I subscribe to the same opinion that
does: JB4s and other so-called 'piggyback' tunes are a relatively easy way to coax more power out of an engine -- but that ease is at both the significant risk and the sacrifice of a number of things that you absolutely cannot control without significant additional expense (and you may as well get an ECU tune at that point of expense).
The point he made about BMWs is a fantastic one. It literally took years
for large aftermarket shops to crack the ECU on BMW's Nxx engines, particularly the N55. That, as well as relative cost, is why piggyback modules became popular for BMWs.

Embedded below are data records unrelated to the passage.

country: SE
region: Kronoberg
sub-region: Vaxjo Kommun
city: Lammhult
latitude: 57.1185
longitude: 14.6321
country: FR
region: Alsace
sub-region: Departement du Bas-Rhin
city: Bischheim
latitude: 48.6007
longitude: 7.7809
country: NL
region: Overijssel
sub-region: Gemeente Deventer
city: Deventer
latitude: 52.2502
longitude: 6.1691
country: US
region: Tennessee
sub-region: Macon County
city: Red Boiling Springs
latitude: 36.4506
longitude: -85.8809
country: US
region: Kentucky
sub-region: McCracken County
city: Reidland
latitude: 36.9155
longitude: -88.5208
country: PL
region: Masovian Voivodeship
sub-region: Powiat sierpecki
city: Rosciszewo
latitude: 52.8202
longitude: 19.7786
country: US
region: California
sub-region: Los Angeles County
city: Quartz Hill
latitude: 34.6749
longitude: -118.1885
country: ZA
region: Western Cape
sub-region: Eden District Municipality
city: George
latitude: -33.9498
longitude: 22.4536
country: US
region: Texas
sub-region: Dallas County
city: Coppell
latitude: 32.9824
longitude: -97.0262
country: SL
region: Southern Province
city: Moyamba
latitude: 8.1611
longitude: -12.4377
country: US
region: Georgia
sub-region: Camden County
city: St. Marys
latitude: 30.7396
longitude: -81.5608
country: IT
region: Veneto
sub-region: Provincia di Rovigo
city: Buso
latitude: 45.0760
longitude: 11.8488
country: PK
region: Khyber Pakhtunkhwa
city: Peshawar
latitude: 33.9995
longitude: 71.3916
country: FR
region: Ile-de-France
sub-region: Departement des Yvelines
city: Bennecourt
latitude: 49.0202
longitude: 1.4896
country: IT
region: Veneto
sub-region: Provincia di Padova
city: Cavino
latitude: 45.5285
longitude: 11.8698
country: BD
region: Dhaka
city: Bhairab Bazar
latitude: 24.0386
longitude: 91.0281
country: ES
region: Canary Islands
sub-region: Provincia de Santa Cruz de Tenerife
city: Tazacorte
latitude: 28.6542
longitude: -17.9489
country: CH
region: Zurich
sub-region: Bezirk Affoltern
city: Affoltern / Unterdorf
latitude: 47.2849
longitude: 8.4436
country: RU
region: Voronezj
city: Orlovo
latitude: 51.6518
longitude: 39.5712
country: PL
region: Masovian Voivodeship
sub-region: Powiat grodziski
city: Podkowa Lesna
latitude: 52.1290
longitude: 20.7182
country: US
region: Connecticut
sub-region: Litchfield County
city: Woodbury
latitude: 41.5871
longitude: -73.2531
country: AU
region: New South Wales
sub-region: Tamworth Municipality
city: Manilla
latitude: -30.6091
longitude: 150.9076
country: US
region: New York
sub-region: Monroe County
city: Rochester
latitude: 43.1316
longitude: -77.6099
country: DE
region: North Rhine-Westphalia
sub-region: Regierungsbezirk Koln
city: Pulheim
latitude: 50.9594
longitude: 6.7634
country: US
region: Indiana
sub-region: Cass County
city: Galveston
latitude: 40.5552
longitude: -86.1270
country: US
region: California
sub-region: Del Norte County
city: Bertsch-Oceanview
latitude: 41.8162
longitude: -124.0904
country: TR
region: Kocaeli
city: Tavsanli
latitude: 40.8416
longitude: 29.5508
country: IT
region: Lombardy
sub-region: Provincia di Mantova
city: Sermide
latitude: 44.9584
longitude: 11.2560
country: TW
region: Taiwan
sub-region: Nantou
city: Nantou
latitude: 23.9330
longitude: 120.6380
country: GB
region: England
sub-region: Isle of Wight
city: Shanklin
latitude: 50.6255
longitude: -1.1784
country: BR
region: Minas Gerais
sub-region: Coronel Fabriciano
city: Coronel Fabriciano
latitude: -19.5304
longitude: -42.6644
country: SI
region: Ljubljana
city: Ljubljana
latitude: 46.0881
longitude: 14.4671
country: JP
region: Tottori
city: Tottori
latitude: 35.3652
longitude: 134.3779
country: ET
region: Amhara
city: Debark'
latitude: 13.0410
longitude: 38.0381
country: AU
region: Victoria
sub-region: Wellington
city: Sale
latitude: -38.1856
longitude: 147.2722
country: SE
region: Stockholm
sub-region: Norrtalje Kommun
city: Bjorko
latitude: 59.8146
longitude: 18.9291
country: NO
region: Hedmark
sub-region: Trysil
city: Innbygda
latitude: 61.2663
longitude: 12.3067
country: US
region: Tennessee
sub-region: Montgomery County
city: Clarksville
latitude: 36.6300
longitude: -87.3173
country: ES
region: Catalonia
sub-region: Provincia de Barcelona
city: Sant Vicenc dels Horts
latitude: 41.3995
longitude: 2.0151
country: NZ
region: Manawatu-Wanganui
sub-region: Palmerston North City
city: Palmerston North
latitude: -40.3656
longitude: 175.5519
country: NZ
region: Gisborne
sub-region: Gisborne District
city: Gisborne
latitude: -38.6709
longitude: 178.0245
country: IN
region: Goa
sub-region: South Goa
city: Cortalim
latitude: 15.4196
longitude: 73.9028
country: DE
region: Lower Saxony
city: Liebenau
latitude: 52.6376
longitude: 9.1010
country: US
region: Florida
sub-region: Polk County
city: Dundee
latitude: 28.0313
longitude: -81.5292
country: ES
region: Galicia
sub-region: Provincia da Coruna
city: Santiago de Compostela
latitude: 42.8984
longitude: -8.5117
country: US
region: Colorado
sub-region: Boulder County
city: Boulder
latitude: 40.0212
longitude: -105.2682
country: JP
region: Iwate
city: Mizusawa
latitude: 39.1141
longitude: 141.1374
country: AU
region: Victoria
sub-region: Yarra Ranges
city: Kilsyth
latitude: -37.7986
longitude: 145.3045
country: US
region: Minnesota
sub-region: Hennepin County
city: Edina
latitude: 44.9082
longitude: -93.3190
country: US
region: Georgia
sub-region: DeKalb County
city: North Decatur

However, for our cars, the ECU was cracked first, then
piggyback modules became available. What that tells me is that tuner companies such as Burger (which makes the JB4) believe that there are enough people who can't stomach either/both the cost and relative inconvenience of a true ECU tune to support bringing a piggyback device to market -- ergo, the market force for the product is not extra power: it's cost. IOW, a piggyback is a 'cheap' way to add it on a car that already has a better way available.
So basically, a piggyback device on a Porsche is like listening to a McIntosh audio system through Realistic (Radio Shack) loudspeakers. C'mon. This is a Porsche. Don't cheap out on it.
Also: Because of the way a piggyback module works (it basically fools the existing ECU into delivering more this-and-that), things like your boost gauge, various temperature gauges, and other key ECU monitoring circuits -- basically, anything controlled by CAN-BUS that the JB4 attaches to -- will cease to be accurate. Do you really want to risk that?